Restate, word for word, each entry that follows, but skip its pictures.

┌──

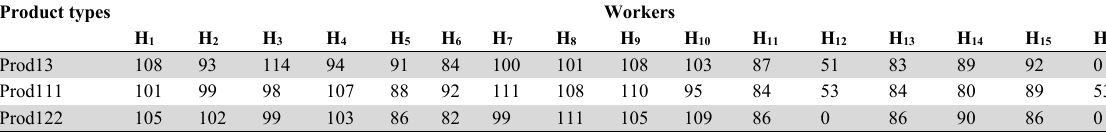
) [%] (cid:3043) , (cid:3035)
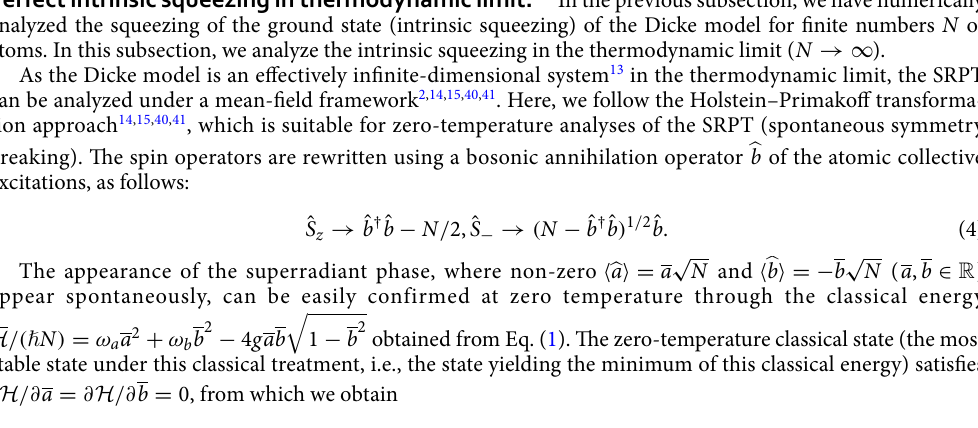
Figure 5. Numerical demonstration of perfect and intrinsic squeezing. ( a–d ) ω b We plot, as a function of g /ω a , ( a, e ) order parameters a and b ; ( b, f ) eigenfrequencies (cid:31) variance; and ( d, h ) optimal angles θ opt , ψ opt , and ϕ opt that yield the minimum variance (� X min ) 2 , indicated by the red bold solid line in Panels c and g. The minimum variance vanishes at the SRPT critical point √ ω a ω b / 2 ), while satisfying the equality in the Heisenberg uncertainty principle � X min � X max ( g = [red dashed line in Panels c and g] with the variance (� X max ) 2 [red bold dash-dotted line in Panels c and g] conjugate to (� X min ) 2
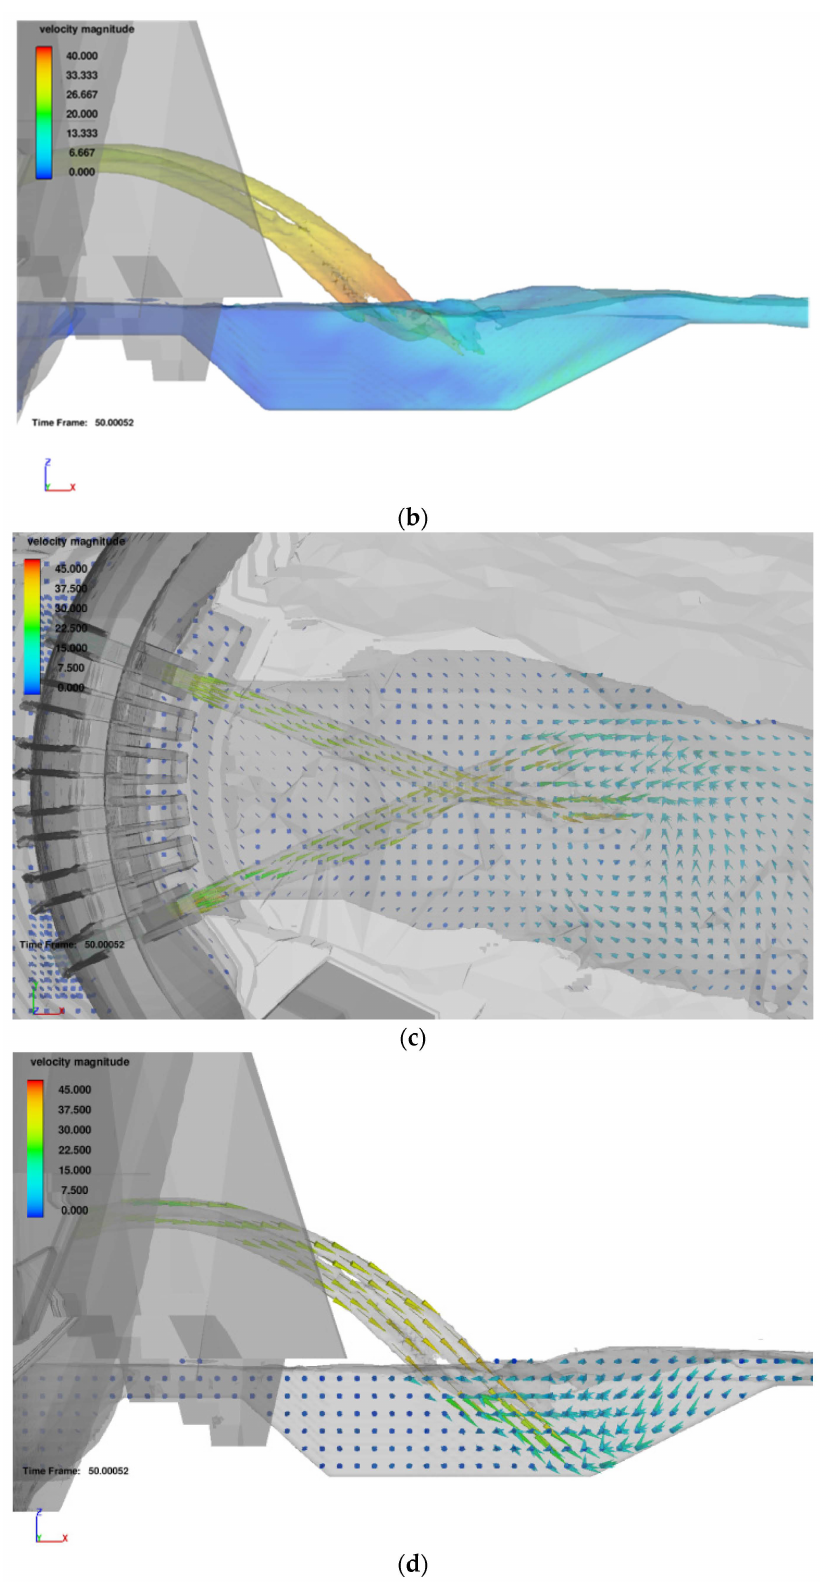
Figure 15. Flow velocity in the air and in the pre-excavated stilling basin (Prototype scale. Units in m/s): ( a ) Spatial view of the half-height outlet; ( b ) Lateral view of the half-height outlet; ( c ) Top view of the velocity vectors with the half-height outlet; ( d ) Lateral view of the velocity vectors with the half-height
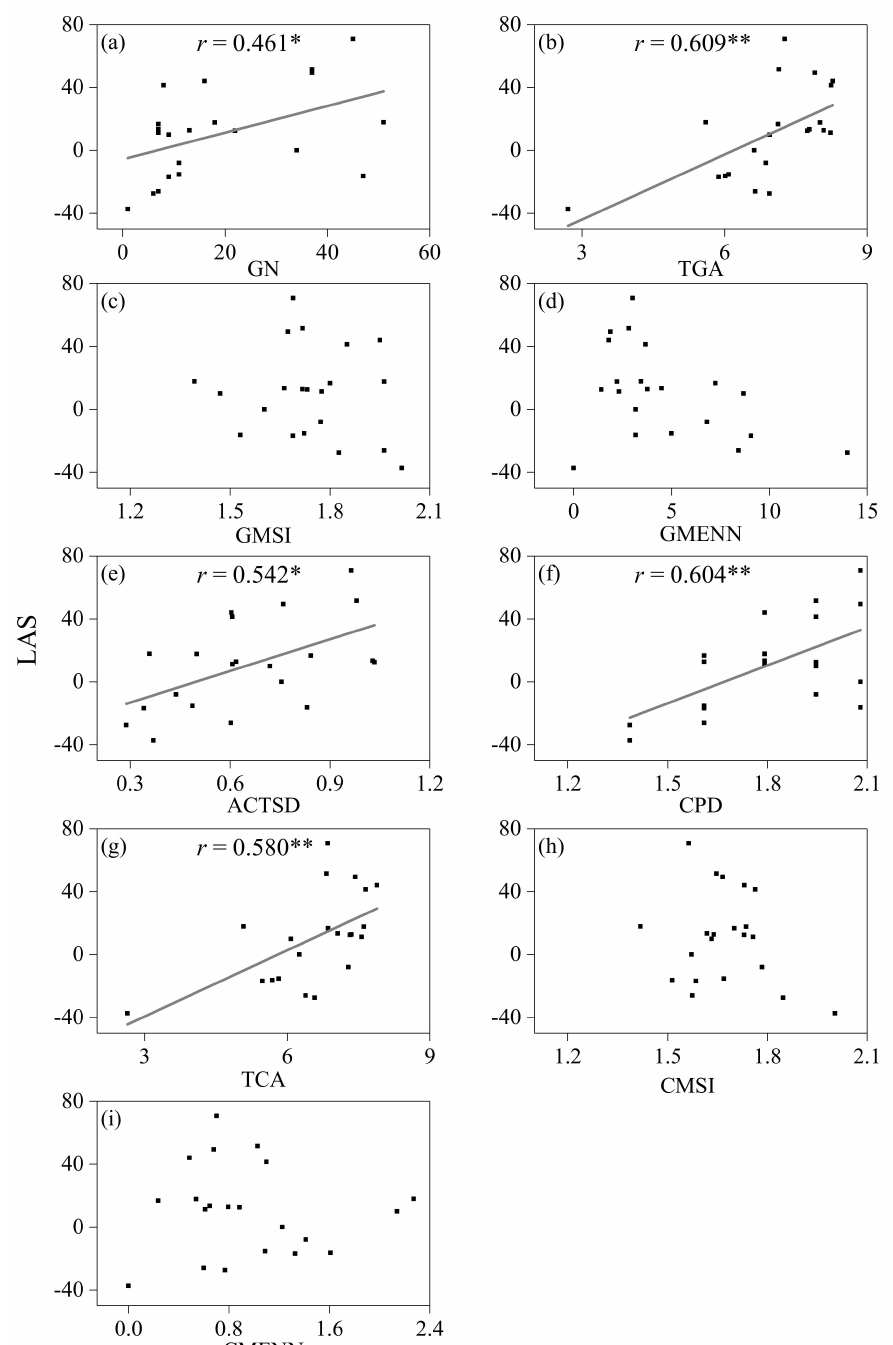
Figure 8. Relationship between LAS with ( a ) GN, ( b ) TGA, ( c ) GMSI, ( d ) GMENN, ( e ) ACTSD, ( f ) CPD, ( g ) TCA, ( h ) CMSI, and ( i ) CMENN, in each plot. ACTSD–autumn color-leaved tree species diversity; CMENN–mean Euclidean nearest-neighbor distance of color-leaved patches; CMSI–mean shape index of color-leaved patch; CPD–color-leaved patch diversity; GMENN–mean Euclidean nearest-neighbor distance of gaps; GMSI: mean shape index of gaps; GN–number of gaps; LAS–landscape aesthetic service; TCA–total color-leaved patch area; TGA–total gap area. Solid lines indicate that there is a significant relationship between landscape aesthetic service with gap charac- teristics, ACTSD, and color-leaved patch structure attributes; if there is no significant relationship, it is not marked in the figure; * and ** indicate p < 0.05 and p < 0.01,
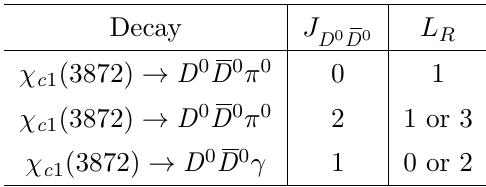
Table 1. Allowed angular momentum configurations for J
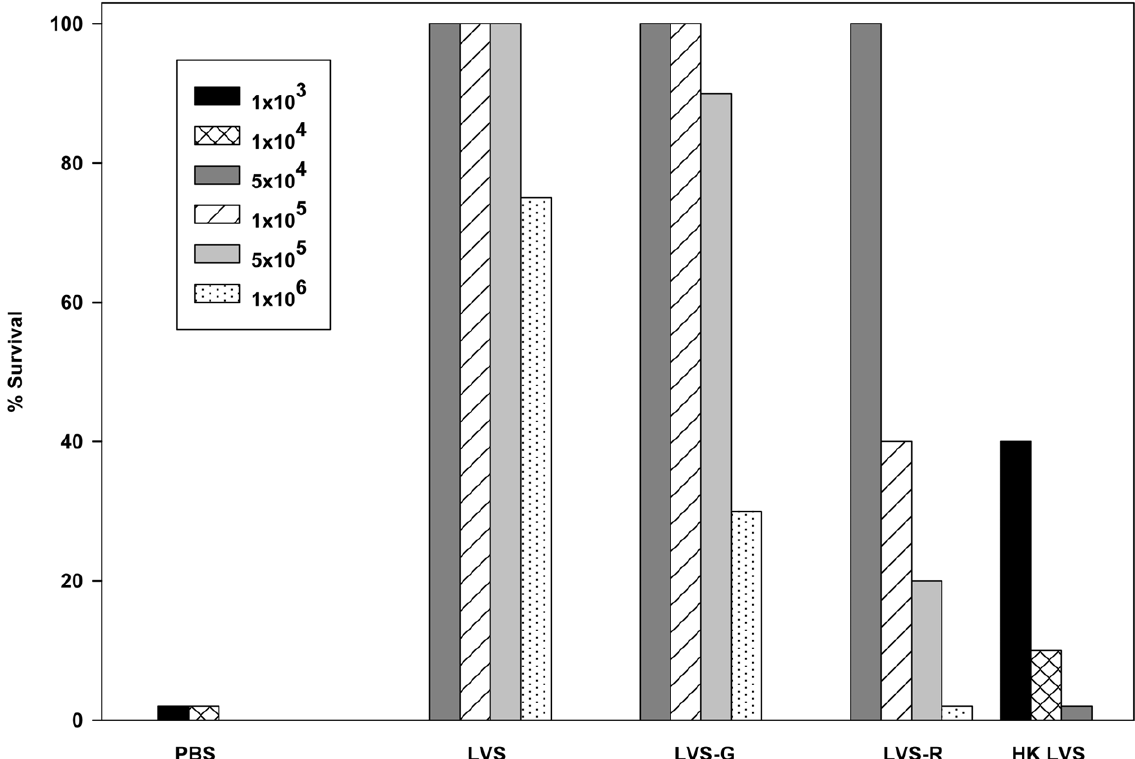
Figure 1. Hierarchy of strength of protection against lethal systemic F.tularensis LVS challenge after vaccination of mice with LVS or the variants LVS-G, LVS-R, and heat-killed LVS. C57BL/6J mice were immunized by ID infection with 1 6 10 4 CFU LVS, 1 6 10 8 HK-LVS, 1 6 10 4 LVS-G, or 1 6 10 4 LVS-R. At 6 weeks after vaccination, mice vaccinated with PBS were challenged with 10 3 or 10 4 LVS IP; mice vaccinated with HK-LVS were challenged with 10 3 , 10 4 , or10 5 LVS IP; and mice vaccinated with LVS, LVS-G, and LVS-R were challenged with 5 6 10 4 , 10 5 , 5 6 10 5 , or 10 6 LVS IP, as indicated for each group, and monitored for survival. Results shown are from one representative experiment of three independent experiments of similar design with similar outcome.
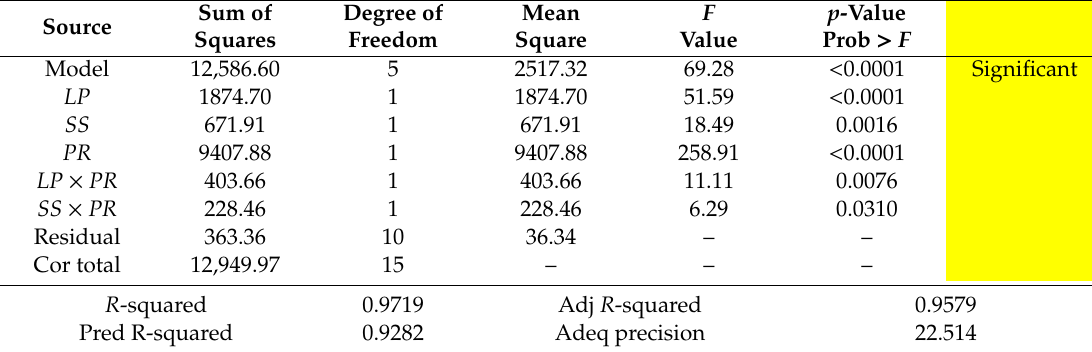
Table 5. Cladding e ffi ciency variance analysis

└──

_Answer space_
) [%] (cid:3043) , (cid:3035)
Figure 5. Numerical demonstration of perfect and intrinsic squeezing. ( a–d ) ω b We plot, as a function of g /ω a , ( a, e ) order parameters a and b ; ( b, f ) eigenfrequencies (cid:31) variance; and ( d, h ) optimal angles θ opt , ψ opt , and ϕ opt that yield the minimum variance (� X min ) 2 , indicated by the red bold solid line in Panels c and g. The minimum variance vanishes at the SRPT critical point √ ω a ω b / 2 ), while satisfying the equality in the Heisenberg uncertainty principle � X min � X max ( g = [red dashed line in Panels c and g] with the variance (� X max ) 2 [red bold dash-dotted line in Panels c and g] conjugate to (� X min ) 2
Figure 15. Flow velocity in the air and in the pre-excavated stilling basin (Prototype scale. Units in m/s): ( a ) Spatial view of the half-height outlet; ( b ) Lateral view of the half-height outlet; ( c ) Top view of the velocity vectors with the half-height outlet; ( d ) Lateral view of the velocity vectors with the half-height
Figure 8. Relationship between LAS with ( a ) GN, ( b ) TGA, ( c ) GMSI, ( d ) GMENN, ( e ) ACTSD, ( f ) CPD, ( g ) TCA, ( h ) CMSI, and ( i ) CMENN, in each plot. ACTSD–autumn color-leaved tree species diversity; CMENN–mean Euclidean nearest-neighbor distance of color-leaved patches; CMSI–mean shape index of color-leaved patch; CPD–color-leaved patch diversity; GMENN–mean Euclidean nearest-neighbor distance of gaps; GMSI: mean shape index of gaps; GN–number of gaps; LAS–landscape aesthetic service; TCA–total color-leaved patch area; TGA–total gap area. Solid lines indicate that there is a significant relationship between landscape aesthetic service with gap charac- teristics, ACTSD, and color-leaved patch structure attributes; if there is no significant relationship, it is not marked in the figure; * and ** indicate p < 0.05 and p < 0.01,
Table 1. Allowed angular momentum configurations for J
Figure 1. Hierarchy of strength of protection against lethal systemic F.tularensis LVS challenge after vaccination of mice with LVS or the variants LVS-G, LVS-R, and heat-killed LVS. C57BL/6J mice were immunized by ID infection with 1 6 10 4 CFU LVS, 1 6 10 8 HK-LVS, 1 6 10 4 LVS-G, or 1 6 10 4 LVS-R. At 6 weeks after vaccination, mice vaccinated with PBS were challenged with 10 3 or 10 4 LVS IP; mice vaccinated with HK-LVS were challenged with 10 3 , 10 4 , or10 5 LVS IP; and mice vaccinated with LVS, LVS-G, and LVS-R were challenged with 5 6 10 4 , 10 5 , 5 6 10 5 , or 10 6 LVS IP, as indicated for each group, and monitored for survival. Results shown are from one representative experiment of three independent experiments of similar design with similar outcome.
Table 5. Cladding e ffi ciency variance analysis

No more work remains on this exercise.